Yedi Çarşıdan Oluşan Tarihî Bir Merkez

Bugün Büyükşehir Belediyesi'nin restorasyonuyla yenilenen Bakırcılar Çarşısı, toplam 250 dükkândan ve yedi farklı çarşıdan oluşuyor: Eskici Çarşısı, Attar Çarşısı, Haphapcı Çarşısı, Kendirci Çarşısı, Külekçi Çarşısı, Köşger Çarşısı ve Hasırcı Çarşısı… Her biri farklı ustalık dallarına ev sahipliği yapan bu bölümler, Gaziantep’in çok yönlü esnaf kültürünü yansıtıyor.

Osmanlı’dan Günümüze Uzanan Bir Miras

Tarihî kaynaklar, Gaziantep’te bakırcılığın 16. yüzyıldan bu yana önemli bir ticaret kolu olduğunu gösteriyor. 1536 tarihli Ayıntap Tahrir Defteri’nde “kazancı” yani bakırcı mesleğinin şehir ekonomisinde merkezi bir rol oynadığı belirtiliyor.

1557 tarihli vakıf kayıtlarında ise “Dükkân der suk-ı kazganciyan” ifadesi, o dönemde bile organize bir bakırcı çarşısının varlığına işaret ediyor.

Her ne kadar I. Dünya Savaşı ve sonrasında ekonomik sıkıntılar nedeniyle bakırcılık eski canlılığını yitirmiş olsa da Gaziantep, bu zanaatı günümüze taşımayı başaran şehirlerden biri olarak öne çıkıyor.

Ustaların Dilinden Bakırcılık Geleneği

Bakırcılar Çarşısı’nın en eski esnaflarından biri olan 1935 doğumlu Sırrı Bülbül, mesleğe 1948’de çırak olarak başladığını hatırlıyor.

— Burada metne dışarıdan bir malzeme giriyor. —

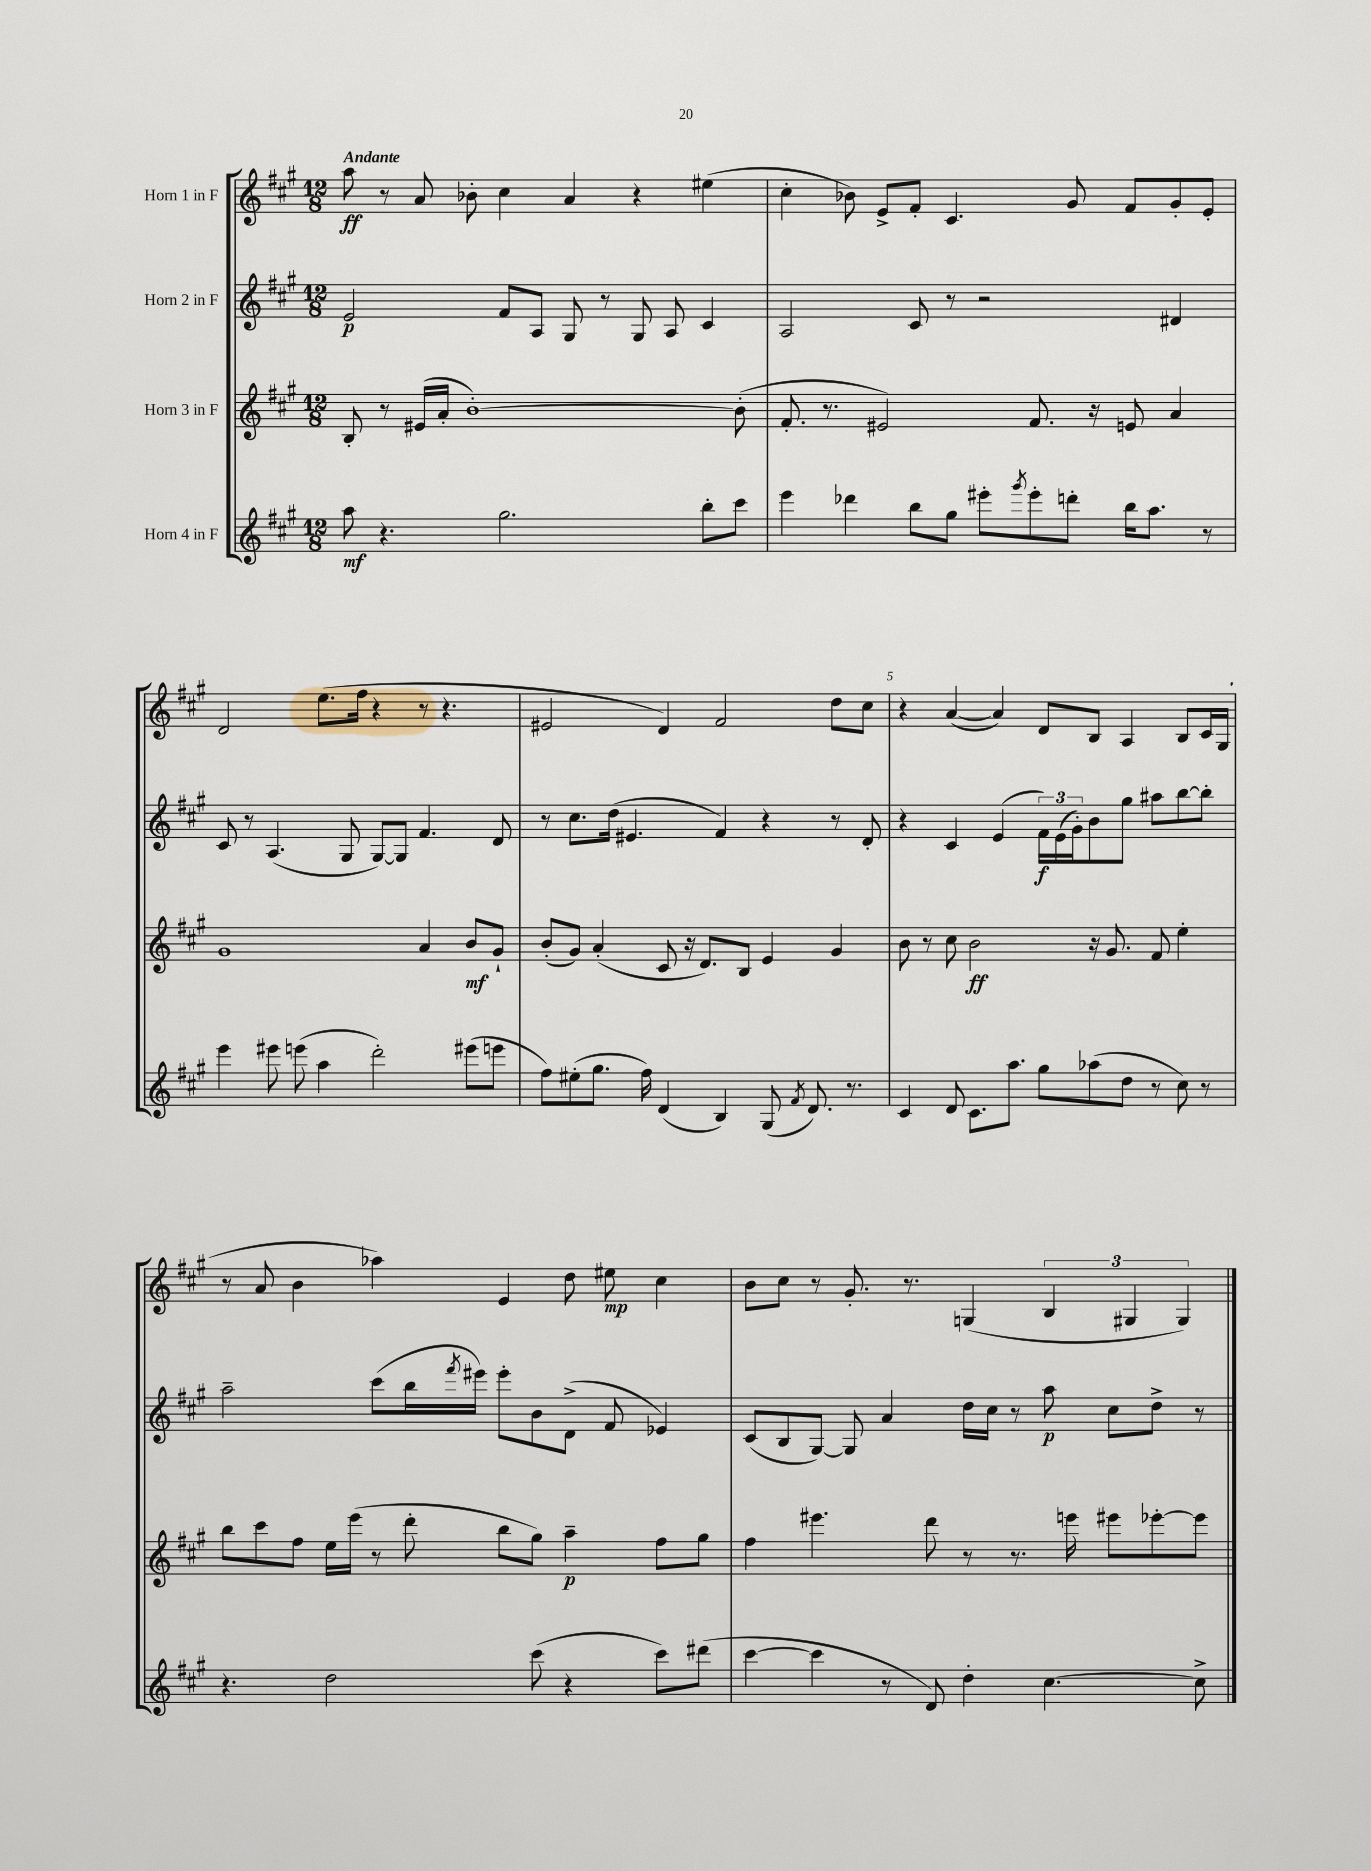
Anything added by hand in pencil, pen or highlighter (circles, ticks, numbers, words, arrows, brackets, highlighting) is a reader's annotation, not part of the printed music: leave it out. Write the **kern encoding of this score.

Bülbül, bakırcılığı Ermeni ustalardan öğrendiklerini belirterek şunları söylüyor:

“Ermeniler Gaziantep’te yaşarken bu mesleği onlardan öğrendik. Eskiden tüm mutfak eşyaları bakırdı, herkes geçimini bakırcılıktan sağlardı. O dönemlerde bakırcı esnafı denilince Akyol Mahallesi akla gelirdi. O zamanlar tüm ürünler çekiç ve örsle yapılırdı, şimdi ise yerini makineler aldı.”

Geçmişten Geleceğe Bir Sanat Köprüsü

Gaziantep Bakırcılar Çarşısı bugün sadece bir alışveriş noktası değil; geçmiş ile geleceği buluşturan bir kültür köprüsü.

Her çekiç darbesiyle yoğrulan bakır hem ustasının emeğini hem de Gaziantep’in tarihî kimliğini yansıtan birer kültür mirası niteliğinde. Çarşıyı gezenler, bakırın sesini, ustalığın sabrını ve Antep’in derin tarihini aynı anda hissediyor. Bakırcılar Çarşısı, sadece bakırın değil, insanın emeğini ve hikâyesini de şekillendiren bir zanaat mabedi olarak yaşamaya devam ediyor.